Цитируемый текст:
Попросите показать вам — а сделать это будет непросто — на одной из этих улочек, где когда-то ходили величайшие умы мира, виллу, которую Козимо Медичи подарил Марсилио Фичино. Постойте подольше перед ее длинным фасадом, частично скрытым зеленью. Вы увидите много других жилищ того же века — и больше этого, и богаче украшенных, — но ни одно из них не будет столь волнующим, столь важным свидетельством своего времени. Все, что делает нас сегодня тем, что мы есть, началось здесь, в этом доме, началось с Марсилио Фичино и Джованни Пико делла Мирандолы, началось внутри этой небольшой группы людей, попытавшихся примирить христианство с Платоном, Гермеса Трисмегиста с Евангелиями, людей, которые, наведя мост через время, дали возможность Европе выйти из Средневековья вновь обретенными путями Античности.
Ибо Возрождение, в котором принято видеть и которое действительно есть возврат к древнегреческой и древнеримской культуре, отличается от банального пассеизма. В этом движении революционного больше, чем реакционного. Гуманизм в том виде, в каком он родился или возродился здесь, не ограничивается, как думают иногда, простой имитацией античных образцов, раболепным преклонением перед тем, что было когда-то. Напротив, он являет собой стремление построить для человека будущее прекраснее и благороднее настоящего, обращаясь к творениям древних и стараясь отыскать в них вечные рецепты, применимые к новым жизненным условиям.

Извлеченные данные:
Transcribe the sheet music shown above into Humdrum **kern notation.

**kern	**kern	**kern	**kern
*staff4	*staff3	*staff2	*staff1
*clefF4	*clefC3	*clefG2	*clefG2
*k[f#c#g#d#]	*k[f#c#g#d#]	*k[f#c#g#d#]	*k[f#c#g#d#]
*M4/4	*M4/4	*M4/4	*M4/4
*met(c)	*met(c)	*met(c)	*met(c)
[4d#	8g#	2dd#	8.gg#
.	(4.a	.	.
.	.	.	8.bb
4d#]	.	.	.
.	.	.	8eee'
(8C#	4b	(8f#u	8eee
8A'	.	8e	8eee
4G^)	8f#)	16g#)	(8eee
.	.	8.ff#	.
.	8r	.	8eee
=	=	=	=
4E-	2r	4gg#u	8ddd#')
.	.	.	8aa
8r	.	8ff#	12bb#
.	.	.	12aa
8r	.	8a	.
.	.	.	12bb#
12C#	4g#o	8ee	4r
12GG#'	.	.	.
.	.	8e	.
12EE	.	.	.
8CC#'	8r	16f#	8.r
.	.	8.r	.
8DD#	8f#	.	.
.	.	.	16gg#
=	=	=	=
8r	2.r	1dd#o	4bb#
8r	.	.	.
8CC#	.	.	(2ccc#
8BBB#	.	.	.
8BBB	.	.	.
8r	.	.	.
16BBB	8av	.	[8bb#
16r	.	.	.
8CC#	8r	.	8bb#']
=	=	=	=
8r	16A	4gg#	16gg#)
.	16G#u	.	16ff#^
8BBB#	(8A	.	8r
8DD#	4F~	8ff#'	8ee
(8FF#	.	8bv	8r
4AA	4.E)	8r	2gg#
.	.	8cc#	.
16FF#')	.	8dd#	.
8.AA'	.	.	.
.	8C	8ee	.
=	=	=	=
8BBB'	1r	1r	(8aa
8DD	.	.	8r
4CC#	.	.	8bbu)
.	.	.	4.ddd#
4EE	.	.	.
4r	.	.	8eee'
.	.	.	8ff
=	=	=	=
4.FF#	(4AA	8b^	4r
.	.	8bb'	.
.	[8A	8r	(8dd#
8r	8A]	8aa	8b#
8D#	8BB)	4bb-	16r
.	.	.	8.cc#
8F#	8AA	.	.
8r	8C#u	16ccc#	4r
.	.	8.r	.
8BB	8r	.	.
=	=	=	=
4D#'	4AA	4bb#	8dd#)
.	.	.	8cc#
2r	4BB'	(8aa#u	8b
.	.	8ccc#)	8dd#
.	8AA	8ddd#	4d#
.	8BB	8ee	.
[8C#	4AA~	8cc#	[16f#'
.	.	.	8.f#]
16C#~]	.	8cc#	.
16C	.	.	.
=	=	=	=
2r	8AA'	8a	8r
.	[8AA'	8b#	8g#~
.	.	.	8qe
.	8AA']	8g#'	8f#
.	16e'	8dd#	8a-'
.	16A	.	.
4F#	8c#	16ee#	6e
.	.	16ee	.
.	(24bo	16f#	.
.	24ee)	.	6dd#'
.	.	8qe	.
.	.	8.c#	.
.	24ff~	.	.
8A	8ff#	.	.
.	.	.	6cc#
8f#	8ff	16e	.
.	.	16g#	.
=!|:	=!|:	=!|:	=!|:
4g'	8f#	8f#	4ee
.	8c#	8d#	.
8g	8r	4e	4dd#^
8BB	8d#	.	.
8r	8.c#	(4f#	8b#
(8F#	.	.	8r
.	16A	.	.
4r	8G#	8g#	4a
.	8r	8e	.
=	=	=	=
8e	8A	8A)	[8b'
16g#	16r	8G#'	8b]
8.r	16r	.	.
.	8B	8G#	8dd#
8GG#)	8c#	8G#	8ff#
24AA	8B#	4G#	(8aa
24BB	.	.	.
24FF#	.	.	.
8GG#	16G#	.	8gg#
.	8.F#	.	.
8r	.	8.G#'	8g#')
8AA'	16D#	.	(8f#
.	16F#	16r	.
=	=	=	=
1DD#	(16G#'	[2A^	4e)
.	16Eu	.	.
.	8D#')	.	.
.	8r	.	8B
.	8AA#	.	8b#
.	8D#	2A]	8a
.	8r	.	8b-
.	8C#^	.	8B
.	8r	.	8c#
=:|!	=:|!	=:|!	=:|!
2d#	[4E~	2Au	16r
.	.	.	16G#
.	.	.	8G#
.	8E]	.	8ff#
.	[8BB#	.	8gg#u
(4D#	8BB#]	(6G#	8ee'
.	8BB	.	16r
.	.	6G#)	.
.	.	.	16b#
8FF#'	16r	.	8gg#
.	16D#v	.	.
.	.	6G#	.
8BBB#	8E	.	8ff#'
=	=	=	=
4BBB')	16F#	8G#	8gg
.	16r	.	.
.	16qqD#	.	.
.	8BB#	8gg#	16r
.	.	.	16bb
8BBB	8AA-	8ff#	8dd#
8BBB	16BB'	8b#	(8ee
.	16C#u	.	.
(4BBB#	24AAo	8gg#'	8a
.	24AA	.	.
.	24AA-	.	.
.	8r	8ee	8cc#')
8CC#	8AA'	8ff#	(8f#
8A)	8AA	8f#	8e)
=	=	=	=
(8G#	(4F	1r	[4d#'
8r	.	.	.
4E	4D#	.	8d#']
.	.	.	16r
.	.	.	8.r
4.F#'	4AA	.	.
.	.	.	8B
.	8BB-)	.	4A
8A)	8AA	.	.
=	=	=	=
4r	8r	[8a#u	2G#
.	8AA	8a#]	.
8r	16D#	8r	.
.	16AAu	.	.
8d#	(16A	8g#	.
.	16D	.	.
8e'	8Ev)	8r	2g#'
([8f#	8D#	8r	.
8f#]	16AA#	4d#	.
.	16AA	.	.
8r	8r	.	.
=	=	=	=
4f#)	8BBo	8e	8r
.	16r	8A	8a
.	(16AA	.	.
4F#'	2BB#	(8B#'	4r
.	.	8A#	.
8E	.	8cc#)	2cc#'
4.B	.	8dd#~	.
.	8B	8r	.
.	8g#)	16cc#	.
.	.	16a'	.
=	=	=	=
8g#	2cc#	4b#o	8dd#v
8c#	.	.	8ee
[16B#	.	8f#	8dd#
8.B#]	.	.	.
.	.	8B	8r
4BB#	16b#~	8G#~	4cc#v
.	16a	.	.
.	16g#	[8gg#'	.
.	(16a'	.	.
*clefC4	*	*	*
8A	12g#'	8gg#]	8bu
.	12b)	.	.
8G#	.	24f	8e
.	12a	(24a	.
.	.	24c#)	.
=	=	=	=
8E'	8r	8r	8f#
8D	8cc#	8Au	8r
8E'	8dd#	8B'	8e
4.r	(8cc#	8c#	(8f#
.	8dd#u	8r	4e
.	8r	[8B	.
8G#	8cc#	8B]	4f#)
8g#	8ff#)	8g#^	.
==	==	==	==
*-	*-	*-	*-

Что нужно сделать:
1. Перечислите, пожалуйста, всех людей, которых называет по имени текст о Возрождении.
2. Обновите фрагмент текста о Возрождении: перепишите всё от слов "Ибо Возрождение, в" вниз до слов "новым жизненным условиям.", поставив "Ренессанс" вместо "Возрождение".
3. Определите, согласуются ли с текстом о Возрождении следующие утверждения: (а) виллу Марсилио Фичино подарил Козимо Медичи; (б) фасад виллы целиком открыт взгляду; (в) гуманизм сводится к простому подражанию античным образцам. На каждое ответьте «да» или «нет» и приведите решающие слова текста.

Ответы по заданиям:
1. Козимо Медичи, Марсилио Фичино, Джованни Пико делла Мирандола, Платон, Гермес Трисмегист.

2.
Ибо Ренессанс, в котором принято видеть и которое действительно есть возврат к древнегреческой и древнеримской культуре, отличается от банального пассеизма. В этом движении революционного больше, чем реакционного. Гуманизм в том виде, в каком он родился или возродился здесь, не ограничивается, как думают иногда, простой имитацией античных образцов, раболепным преклонением перед тем, что было когда-то. Напротив, он являет собой стремление построить для человека будущее прекраснее и благороднее настоящего, обращаясь к творениям древних и стараясь отыскать в них вечные рецепты, применимые к новым жизненным условиям.

3.
(а) Да: «виллу, которую Козимо Медичи подарил Марсилио Фичино».
(б) Нет: «перед ее длинным фасадом, частично скрытым зеленью».
(в) Нет: «не ограничивается, как думают иногда, простой имитацией античных образцов».